++++ Given records ++++

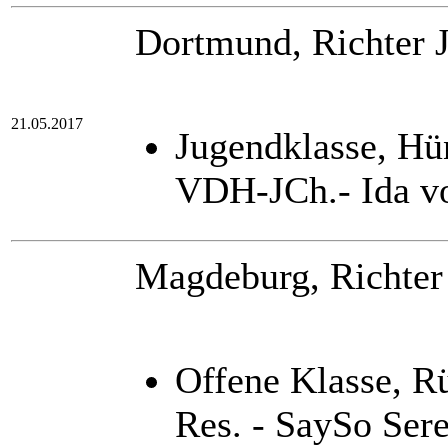
Dortmund, Richter 
21.05.2017
Jugendklasse, Hü
VDH-JCh.- Ida v
Magdeburg, Richter
Offene Klasse, 
Res. - SaySo Ser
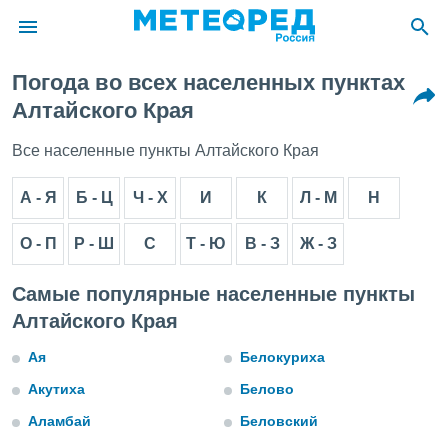
Погода во всех населенных пунктах
ие о
Алтайского Края
циальности
oda.com
Все населенные пункты Алтайского Края
)
А - Я
Б - Ц
Ч - Х
И
К
Л - М
Н
алами,
тировать
ество
О - П
Р - Ш
С
Т - Ю
В - З
Ж - З
яемой
. Вы можете
Самые популярные населенные пункты
ступ к этому
используя
Алтайского Края
едующих
Ая
Белокуриха
файлы
Акутиха
Белово
олучить
Аламбай
Беловский
й доступ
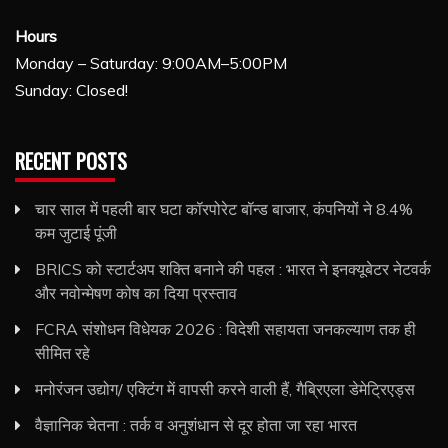
Hours
Monday – Saturday: 9:00AM–5:00PM
Sunday: Closed!
RECENT POSTS
चार साल में पहली बार घटा कॉरपोरेट बॉन्ड बाजार, कंपनियों ने 8.4%
कम जुटाई पूंजी
BRICS को स्टार्टअप शक्ति बनाने की पहल : भारत ने इनक्यूबेटर नेटवर्क
और नवोन्मेषण कोष का दिया प्रस्ताव
FCRA संशोधन विधेयक 2026 : विदेशी सहायता जनकल्याण तक ही
सीमित रहे
मनोरंजन उद्योग/ एक्टिंग में वापसी करने वाली हैं, गैब्रिएला डेमेट्रिएड्स
वैज्ञानिक चेतना : तर्क व अनुशंधान से दूर होता जा रहा भारत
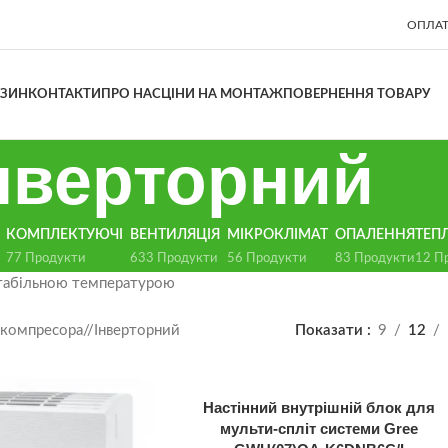
ОПЛАТ
АЗИН
КОНТАКТИ
ПРО НАС
ЦІНИ НА МОНТАЖ
ПОВЕРНЕННЯ ТОВАРУ
нверторний
КОМПЛЕКТУЮЧІ
ВЕНТИЛЯЦІЯ
МІКРОКЛІМАТ
ОПАЛЕННЯ
ТЕП
77 Продукти
633 Продукти
56 Продукти
83 Продукти
12 П
 стабільною температурою
 компресора
/
Інверторний
Показати
9
12
Настінний внутрішній блок для
мульти-спліт системи Gree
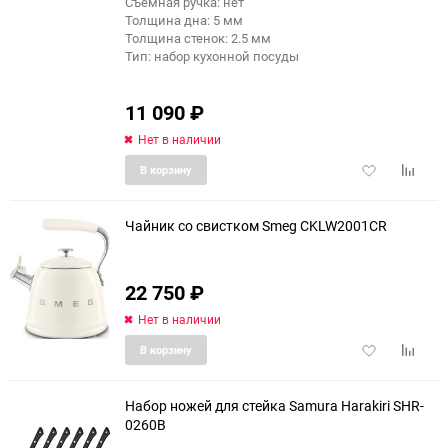
Съемная ручка: нет
Толщина дна: 5 мм
Толщина стенок: 2.5 мм
Тип: набор кухонной посуды
11 090
₽
Нет в наличии
Добавить
Добави
В корзину
в
к
избранное
сравне
Чайник со свистком Smeg CKLW2001CR
22 750
₽
еще 1 фото
Нет в наличии
Добавить
Добави
В корзину
в
к
избранное
сравне
Набор ножей для стейка Samura Harakiri SHR-
0260B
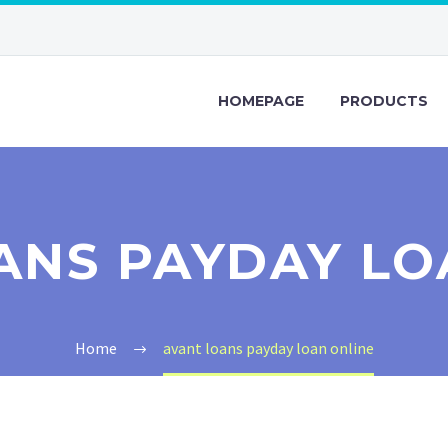
HOMEPAGE
PRODUCTS
ANS PAYDAY LO
Home
avant loans payday loan online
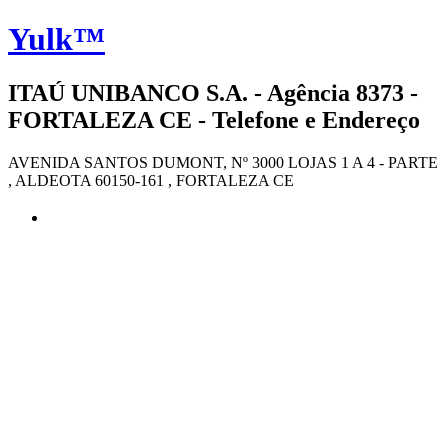
Yulk™
ITAÚ UNIBANCO S.A. - Agência 8373 -
FORTALEZA CE - Telefone e Endereço
AVENIDA SANTOS DUMONT, Nº 3000 LOJAS 1 A 4 - PARTE
, ALDEOTA 60150-161 , FORTALEZA CE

++++

# About this task:
The entries should be printed again exactly as written, leaving all pictures out.

# Response for this exercise:
Dortmund, Richter 
21.05.2017
Jugendklasse, Hü
VDH-JCh.- Ida v
Magdeburg, Richter
Offene Klasse, 
Res. - SaySo Ser
Погода во всех населенных пунктах
ие о
Алтайского Края
циальности
oda.com
Все населенные пункты Алтайского Края
)
А - Я
Б - Ц
Ч - Х
И
К
Л - М
Н
алами,
тировать
ество
О - П
Р - Ш
С
Т - Ю
В - З
Ж - З
яемой
. Вы можете
Самые популярные населенные пункты
ступ к этому
используя
Алтайского Края
едующих
Ая
Белокуриха
файлы
Акутиха
Белово
олучить
Аламбай
Беловский
й доступ
Hours
Monday – Saturday: 9:00AM–5:00PM
Sunday: Closed!
RECENT POSTS
चार साल में पहली बार घटा कॉरपोरेट बॉन्ड बाजार, कंपनियों ने 8.4%
कम जुटाई पूंजी
BRICS को स्टार्टअप शक्ति बनाने की पहल : भारत ने इनक्यूबेटर नेटवर्क
और नवोन्मेषण कोष का दिया प्रस्ताव
FCRA संशोधन विधेयक 2026 : विदेशी सहायता जनकल्याण तक ही
सीमित रहे
मनोरंजन उद्योग/ एक्टिंग में वापसी करने वाली हैं, गैब्रिएला डेमेट्रिएड्स
वैज्ञानिक चेतना : तर्क व अनुशंधान से दूर होता जा रहा भारत
ОПЛАТ
АЗИН
КОНТАКТИ
ПРО НАС
ЦІНИ НА МОНТАЖ
ПОВЕРНЕННЯ ТОВАРУ
нверторний
КОМПЛЕКТУЮЧІ
ВЕНТИЛЯЦІЯ
МІКРОКЛІМАТ
ОПАЛЕННЯ
ТЕП
77 Продукти
633 Продукти
56 Продукти
83 Продукти
12 П
 стабільною температурою
 компресора
/
Інверторний
Показати
9
12
Настінний внутрішній блок для
мульти-спліт системи Gree
Съемная ручка: нет
Толщина дна: 5 мм
Толщина стенок: 2.5 мм
Тип: набор кухонной посуды
11 090
₽
Нет в наличии
Добавить
Добави
В корзину
в
к
избранное
сравне
Чайник со свистком Smeg CKLW2001CR
22 750
₽
еще 1 фото
Нет в наличии
Добавить
Добави
В корзину
в
к
избранное
сравне
Набор ножей для стейка Samura Harakiri SHR-
0260B
HOMEPAGE
PRODUCTS
ANS PAYDAY LO
Home
avant loans payday loan online
Yulk™
ITAÚ UNIBANCO S.A. - Agência 8373 -
FORTALEZA CE - Telefone e Endereço
AVENIDA SANTOS DUMONT, Nº 3000 LOJAS 1 A 4 - PARTE
, ALDEOTA 60150-161 , FORTALEZA CE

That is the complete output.